Germany Needs A Whopping 40,000 Government Workers To Deal With Migrant Influx

germany migrants

Germany needs at least 40,000 new public sector workers to cope with the huge influx of migrants, and may even have to force older civil servants out of retirement, think tanks and unions have claimed.

The Institute for Employment Research (IAB) estimates the country will need more than 20,000 teachers, 10,000 tutors, 3,000 police officers and 3,000 civil servants to help more than a million migrants integrate into German society.

However, despite the large number of new workers required, Germany will unlikely see an employment boom as all the jobs require a high level of training. “The higher the qualifications required, the more difficult it is to find a suitable candidate in a short space of time,” Enzo Weber of the IAB said.

Even if they do find enough staff, Weber adds, the authorities will still have to spend time and money incorporating and training thousands of new employees.

One solution could be to bring former civil servants out of retirement, which would be easier than training new ones, Michael Hüther, director of the Institute of the German Economy (IW), told Die Welt. This would be especially useful for processing the likely huge increase in asylum applications in the coming months.

Meanwhile, Klaus Dauderstädt, President of the German Civil Service Federation (DBB), outlined the scale of the problem.

“The burden falls on basically all sectors of the civil service,” Mr Dauderstädt said, including federal and local police forces, local government, public health services, social workers and day care centres. The court system will also have to deal with an increased number of appeals from rejected asylum seekers.

Within the space of a month, Mr Dauderstädt has also doubled his estimation of the number of new teachers needed to 20,000.

“Everywhere, the effectiveness of our structures will be put to the test,” Mr Dauderstädt warns.

Earlier this month, another think tank warned that Germany will have to raise its retirement from 63 to 70 to cope with the influx. Hans-Werner Sinn, President of the Ifo Institute, said that with more people flocking to Germany “we’d better raise the retirement age to feed them”.

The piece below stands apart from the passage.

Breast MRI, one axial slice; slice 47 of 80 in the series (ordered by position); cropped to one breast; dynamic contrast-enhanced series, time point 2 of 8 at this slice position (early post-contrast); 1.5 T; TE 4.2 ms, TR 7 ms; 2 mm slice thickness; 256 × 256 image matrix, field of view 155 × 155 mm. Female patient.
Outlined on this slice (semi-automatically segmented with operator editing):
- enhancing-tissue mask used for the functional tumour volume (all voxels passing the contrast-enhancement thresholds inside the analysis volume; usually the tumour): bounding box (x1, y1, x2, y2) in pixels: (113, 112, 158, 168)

Germany should also abolish the minimum wage, he added, so that more businesses can afford to employ cheap migrant labour. He warned, however, that those who have already come may just be the beginning: “What the German Government has not considered is that those who have managed to come to Germany will have immediately used their mobile phones to send a message to their home countries, putting into motion a new flow of migrants.

“The more you receive, the more set in motion.”